### REQUIRED WORK
From the entries below, retype only the lines from the one with "fin de ligne." through the one with "- **Type**: API key", exactly as written.

(Source data)
··········

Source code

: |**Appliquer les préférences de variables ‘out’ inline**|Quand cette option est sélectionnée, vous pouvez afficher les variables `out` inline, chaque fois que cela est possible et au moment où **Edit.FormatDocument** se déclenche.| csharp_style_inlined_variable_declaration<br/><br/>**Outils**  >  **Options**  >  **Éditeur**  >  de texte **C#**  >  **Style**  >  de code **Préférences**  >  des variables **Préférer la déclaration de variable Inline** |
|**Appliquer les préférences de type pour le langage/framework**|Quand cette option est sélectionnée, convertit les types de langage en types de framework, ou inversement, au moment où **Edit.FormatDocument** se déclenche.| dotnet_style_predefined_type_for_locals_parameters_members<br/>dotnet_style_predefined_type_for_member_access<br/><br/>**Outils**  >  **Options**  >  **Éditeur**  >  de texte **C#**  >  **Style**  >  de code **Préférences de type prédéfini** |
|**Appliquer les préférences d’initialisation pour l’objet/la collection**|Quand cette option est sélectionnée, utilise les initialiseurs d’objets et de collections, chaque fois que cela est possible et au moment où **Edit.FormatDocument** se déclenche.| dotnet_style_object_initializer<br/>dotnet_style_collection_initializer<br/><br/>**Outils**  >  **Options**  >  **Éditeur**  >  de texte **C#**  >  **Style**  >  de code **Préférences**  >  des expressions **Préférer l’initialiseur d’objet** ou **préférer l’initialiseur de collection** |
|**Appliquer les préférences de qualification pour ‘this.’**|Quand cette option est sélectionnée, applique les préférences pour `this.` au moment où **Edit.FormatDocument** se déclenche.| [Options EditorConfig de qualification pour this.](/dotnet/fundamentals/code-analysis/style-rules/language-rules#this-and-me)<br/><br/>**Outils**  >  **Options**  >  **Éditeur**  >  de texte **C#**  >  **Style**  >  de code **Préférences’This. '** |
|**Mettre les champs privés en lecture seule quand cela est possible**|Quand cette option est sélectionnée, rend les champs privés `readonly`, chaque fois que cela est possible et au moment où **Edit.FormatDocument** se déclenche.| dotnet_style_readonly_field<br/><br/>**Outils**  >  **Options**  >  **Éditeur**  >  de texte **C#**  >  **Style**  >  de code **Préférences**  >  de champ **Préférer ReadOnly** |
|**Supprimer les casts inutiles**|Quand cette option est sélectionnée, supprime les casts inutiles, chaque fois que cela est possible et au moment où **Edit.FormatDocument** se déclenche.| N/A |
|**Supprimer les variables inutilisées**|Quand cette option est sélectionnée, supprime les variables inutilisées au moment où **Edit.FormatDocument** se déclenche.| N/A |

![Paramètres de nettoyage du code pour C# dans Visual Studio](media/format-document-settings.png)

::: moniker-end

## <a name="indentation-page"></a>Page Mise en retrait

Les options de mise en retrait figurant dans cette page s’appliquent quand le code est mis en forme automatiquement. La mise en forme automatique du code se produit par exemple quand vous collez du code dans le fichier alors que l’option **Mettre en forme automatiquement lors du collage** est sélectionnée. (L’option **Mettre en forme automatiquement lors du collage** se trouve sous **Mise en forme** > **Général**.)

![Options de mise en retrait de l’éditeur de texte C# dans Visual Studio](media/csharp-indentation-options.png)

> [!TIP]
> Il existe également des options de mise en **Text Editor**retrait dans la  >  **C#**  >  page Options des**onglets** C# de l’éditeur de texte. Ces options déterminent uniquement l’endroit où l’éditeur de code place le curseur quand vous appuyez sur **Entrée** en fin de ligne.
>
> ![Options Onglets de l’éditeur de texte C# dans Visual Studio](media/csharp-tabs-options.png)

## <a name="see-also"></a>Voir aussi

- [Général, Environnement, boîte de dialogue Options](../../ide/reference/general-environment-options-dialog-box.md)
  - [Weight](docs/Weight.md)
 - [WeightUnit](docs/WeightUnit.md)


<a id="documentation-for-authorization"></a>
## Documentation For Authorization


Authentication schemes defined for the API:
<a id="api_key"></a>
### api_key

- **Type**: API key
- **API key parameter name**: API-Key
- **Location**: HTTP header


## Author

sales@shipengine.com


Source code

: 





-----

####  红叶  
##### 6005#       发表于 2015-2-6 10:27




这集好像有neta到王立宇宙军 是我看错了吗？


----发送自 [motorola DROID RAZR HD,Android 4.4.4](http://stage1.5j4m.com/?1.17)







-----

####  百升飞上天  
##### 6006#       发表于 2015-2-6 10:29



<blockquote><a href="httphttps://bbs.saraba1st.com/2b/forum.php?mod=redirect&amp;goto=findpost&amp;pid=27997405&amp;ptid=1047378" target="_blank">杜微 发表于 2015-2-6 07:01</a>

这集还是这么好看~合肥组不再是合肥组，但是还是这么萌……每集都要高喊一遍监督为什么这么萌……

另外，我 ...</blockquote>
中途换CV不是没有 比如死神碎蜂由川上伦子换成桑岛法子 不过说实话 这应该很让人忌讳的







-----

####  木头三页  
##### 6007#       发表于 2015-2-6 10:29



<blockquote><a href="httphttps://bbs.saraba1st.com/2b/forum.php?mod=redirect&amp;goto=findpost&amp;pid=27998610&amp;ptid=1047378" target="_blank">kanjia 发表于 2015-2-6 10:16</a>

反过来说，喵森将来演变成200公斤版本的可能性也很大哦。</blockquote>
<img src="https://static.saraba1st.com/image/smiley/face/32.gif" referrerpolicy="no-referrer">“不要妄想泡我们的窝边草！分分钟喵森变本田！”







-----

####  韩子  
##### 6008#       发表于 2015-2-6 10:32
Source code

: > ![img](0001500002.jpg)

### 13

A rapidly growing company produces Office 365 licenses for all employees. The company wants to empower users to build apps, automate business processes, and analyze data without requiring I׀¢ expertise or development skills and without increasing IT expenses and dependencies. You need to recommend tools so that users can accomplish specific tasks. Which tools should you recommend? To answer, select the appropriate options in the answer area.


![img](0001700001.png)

··········

### WRITTEN RESPONSE
> Il existe également des options de mise en **Text Editor**retrait dans la  >  **C#**  >  page Options des**onglets** C# de l’éditeur de texte. Ces options déterminent uniquement l’endroit où l’éditeur de code place le curseur quand vous appuyez sur **Entrée** en fin de ligne.
>
> ![Options Onglets de l’éditeur de texte C# dans Visual Studio](media/csharp-tabs-options.png)

## <a name="see-also"></a>Voir aussi

- [Général, Environnement, boîte de dialogue Options](../../ide/reference/general-environment-options-dialog-box.md)
  - [Weight](docs/Weight.md)
 - [WeightUnit](docs/WeightUnit.md)


<a id="documentation-for-authorization"></a>
## Documentation For Authorization


Authentication schemes defined for the API:
<a id="api_key"></a>
### api_key

- **Type**: API key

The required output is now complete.